In this workshop, we seek to bring together researchers working on generative models for 3D shapes, humans, and scenes to discuss the latest advances, existing limitations and next steps towards developing generative pipelines capable of producing fully controllable 3D environments with multiple humans interacting with each other or with objects in the scene. In the last few years, there has been significant progress in generating 3D objects, humans, and scenes independently, but only recently has the research community shifted their attention towards generating meaningful dynamics and interactions between humans or humans and other scene elements. To this end, in our workshop we look forward to cover the following topics:
- Representations: What is the most appropriate representation for generating meaningful high-quality 3D textured objects? What is the best representation that can enable intuitive control over the generated objects? How can we effectively represent interactions between humans and objects?
- Modelling: How can we construct powerful models that can reliably generate humans performing plausible real life activities? How can we construct an accurate 3D model of our world that could allow us to manipulate both the appearance of the scene elements as well as their spatial composition?
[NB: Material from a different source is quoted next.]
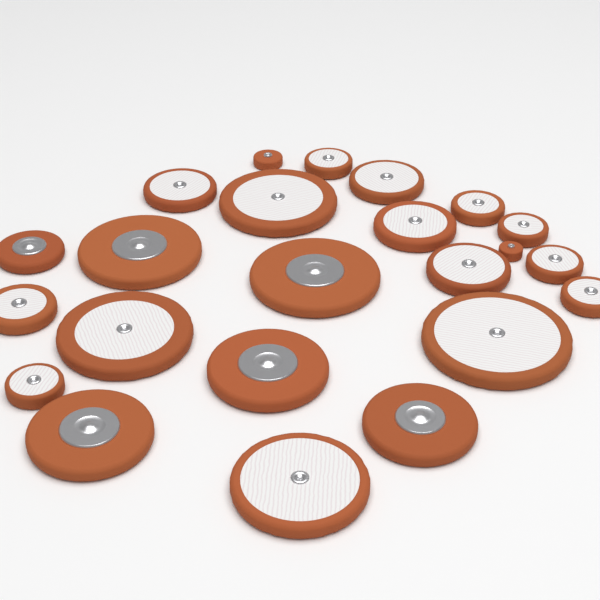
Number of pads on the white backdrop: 23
- Common Sense Reasoning and Knowledge: How can we incorporate common sense knowledge about 3D objects and scenes, such as part structures, arrangements of objects from Large Language Models and Vision Language Models to enable training with fewer data?
- Applications: How can we leverage 2D priors to enable photo-realistic 3D content creation? What are the creative tools that designers and product designers really need make their workflow more efficient? Are there new fields that could benefit from generative AI, such as construction and agriculture?
- Risks and Ethical Considerations: What are the ethical implications that arise from artificially-generated 3D content and how we can address them?